Given an array containing N numbers, we need to split the array into two subsets, such that each subset contains N/2 numbers, and the difference between the sum of the two subsets is minimised. I was able to come up with this :
A[i][j][k] = 1 if there is a subset of size ‘k’ of the first ‘i’ elements that has sum ‘j’. Fill this, and then check A[N][j][N/2] for all j and pick whichever minimises the difference. I want to know if there is a faster way of doing this.
2 Likes
I think a greedy approach might work, though I dont know any proof.
Start picking elements one by one. Keep track of the difference sum sa, sb for 2 sets A and B. Now put a element in first set if it minimizes |sa-sb| else put it in the other set.
That would probably give different solutions for different orderings of the input array. I tried taking the numbers in the sorted order and then doing exactly what you mentioned, but it doesn’t work (try {1,2,3,4} as the input) what seems to be minimising the difference at some point might not be optimal overall.
2 Likes
It may be done like this
each time either pick the element or not and do this until you have N/2 elements and when you have picked N/2 elements then do this
ans = min( ans, (sum_of_N_elems - sum_of_cur_N/2_elems) ).
With this method you have to traverse many paths and complexity will be high so you can use dynamic programming to reduce complexity.
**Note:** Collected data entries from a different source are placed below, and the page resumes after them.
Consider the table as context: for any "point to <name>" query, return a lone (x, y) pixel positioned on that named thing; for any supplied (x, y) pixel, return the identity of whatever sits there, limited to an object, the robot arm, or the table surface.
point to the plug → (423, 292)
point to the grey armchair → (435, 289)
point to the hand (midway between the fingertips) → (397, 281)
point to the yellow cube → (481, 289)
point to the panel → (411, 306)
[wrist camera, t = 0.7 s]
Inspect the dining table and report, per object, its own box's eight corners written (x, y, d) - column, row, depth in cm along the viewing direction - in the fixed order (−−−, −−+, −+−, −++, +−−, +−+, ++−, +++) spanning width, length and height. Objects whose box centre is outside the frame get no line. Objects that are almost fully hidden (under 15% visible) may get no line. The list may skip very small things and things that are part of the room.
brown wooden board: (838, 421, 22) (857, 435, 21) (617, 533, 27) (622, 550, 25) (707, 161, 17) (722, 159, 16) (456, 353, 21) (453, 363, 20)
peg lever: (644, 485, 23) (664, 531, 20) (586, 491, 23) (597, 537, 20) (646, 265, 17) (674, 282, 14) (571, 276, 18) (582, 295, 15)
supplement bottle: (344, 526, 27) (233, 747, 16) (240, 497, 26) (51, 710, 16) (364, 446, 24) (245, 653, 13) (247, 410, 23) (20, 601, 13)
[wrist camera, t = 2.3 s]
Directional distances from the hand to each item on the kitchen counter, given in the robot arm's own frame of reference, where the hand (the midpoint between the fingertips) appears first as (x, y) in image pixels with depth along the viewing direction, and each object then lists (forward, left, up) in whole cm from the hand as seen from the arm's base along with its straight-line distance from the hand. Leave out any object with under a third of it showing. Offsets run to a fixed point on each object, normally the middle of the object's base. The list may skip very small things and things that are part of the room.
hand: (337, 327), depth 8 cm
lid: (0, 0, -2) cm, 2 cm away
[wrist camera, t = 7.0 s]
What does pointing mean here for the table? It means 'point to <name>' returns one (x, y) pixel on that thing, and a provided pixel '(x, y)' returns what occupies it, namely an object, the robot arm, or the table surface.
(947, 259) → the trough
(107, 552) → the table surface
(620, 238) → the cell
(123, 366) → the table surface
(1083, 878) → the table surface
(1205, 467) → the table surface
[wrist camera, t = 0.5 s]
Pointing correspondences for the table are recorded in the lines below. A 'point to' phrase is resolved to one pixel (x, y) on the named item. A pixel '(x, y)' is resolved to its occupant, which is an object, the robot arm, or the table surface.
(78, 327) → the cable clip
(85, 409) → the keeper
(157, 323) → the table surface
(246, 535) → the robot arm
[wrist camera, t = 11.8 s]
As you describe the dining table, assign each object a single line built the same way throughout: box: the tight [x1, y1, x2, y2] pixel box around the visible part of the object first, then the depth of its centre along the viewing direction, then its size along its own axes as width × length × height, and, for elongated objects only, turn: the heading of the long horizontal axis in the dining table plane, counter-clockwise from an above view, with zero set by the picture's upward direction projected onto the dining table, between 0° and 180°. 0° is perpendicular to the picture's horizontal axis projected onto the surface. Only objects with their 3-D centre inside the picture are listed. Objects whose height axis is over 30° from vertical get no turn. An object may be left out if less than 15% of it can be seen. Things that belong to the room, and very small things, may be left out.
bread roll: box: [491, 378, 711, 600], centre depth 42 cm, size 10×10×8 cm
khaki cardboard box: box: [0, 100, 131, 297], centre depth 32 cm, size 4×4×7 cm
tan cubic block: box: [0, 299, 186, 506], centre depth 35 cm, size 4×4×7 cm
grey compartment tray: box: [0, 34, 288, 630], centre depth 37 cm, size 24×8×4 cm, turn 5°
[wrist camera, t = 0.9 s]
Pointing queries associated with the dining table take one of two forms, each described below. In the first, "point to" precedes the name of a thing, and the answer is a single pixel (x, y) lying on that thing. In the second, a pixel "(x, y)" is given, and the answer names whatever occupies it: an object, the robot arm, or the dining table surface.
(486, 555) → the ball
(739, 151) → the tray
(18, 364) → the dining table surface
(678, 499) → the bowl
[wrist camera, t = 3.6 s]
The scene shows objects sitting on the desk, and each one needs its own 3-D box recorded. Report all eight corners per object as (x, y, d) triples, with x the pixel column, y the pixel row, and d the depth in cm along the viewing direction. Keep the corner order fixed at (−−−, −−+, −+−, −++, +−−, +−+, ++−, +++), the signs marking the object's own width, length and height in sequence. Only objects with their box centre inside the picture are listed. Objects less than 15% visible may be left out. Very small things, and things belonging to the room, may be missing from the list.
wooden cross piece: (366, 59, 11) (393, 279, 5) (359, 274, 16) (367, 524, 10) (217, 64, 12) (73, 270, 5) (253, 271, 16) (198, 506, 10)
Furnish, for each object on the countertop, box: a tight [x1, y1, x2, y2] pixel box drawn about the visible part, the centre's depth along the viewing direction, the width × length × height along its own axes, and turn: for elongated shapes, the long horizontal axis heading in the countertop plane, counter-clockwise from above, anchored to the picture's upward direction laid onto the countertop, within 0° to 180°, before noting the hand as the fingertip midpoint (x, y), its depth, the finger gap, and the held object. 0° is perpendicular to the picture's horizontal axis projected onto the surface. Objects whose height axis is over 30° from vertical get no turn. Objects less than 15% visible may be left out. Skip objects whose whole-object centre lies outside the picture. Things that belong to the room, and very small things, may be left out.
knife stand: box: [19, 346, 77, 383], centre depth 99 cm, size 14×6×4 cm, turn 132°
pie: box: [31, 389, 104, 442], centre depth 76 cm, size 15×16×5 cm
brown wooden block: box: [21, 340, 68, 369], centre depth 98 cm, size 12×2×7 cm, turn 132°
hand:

Sort array in decreasing order. create 2 array of n/2 max size. insert element into those array using below condition.
for element in array:
if sum(array1)<=sum(array2):
if array1 is not full:
array1.append(element)
else:
array2.append(element)
else:
if array2 is not full:
array2.append(element)
else:
array1.append(element)
for maximum cases it will give you correct result and for other will give close result.
Another method is to try for all possible combination which is, of course, very slow.
1 Like
Sorry ,i know its a bit late to ask,bt can u tell the constraint for n,a[i]?(assuming a is array)
This question was asked in an interview, the interviewer didn’t mention any constraints.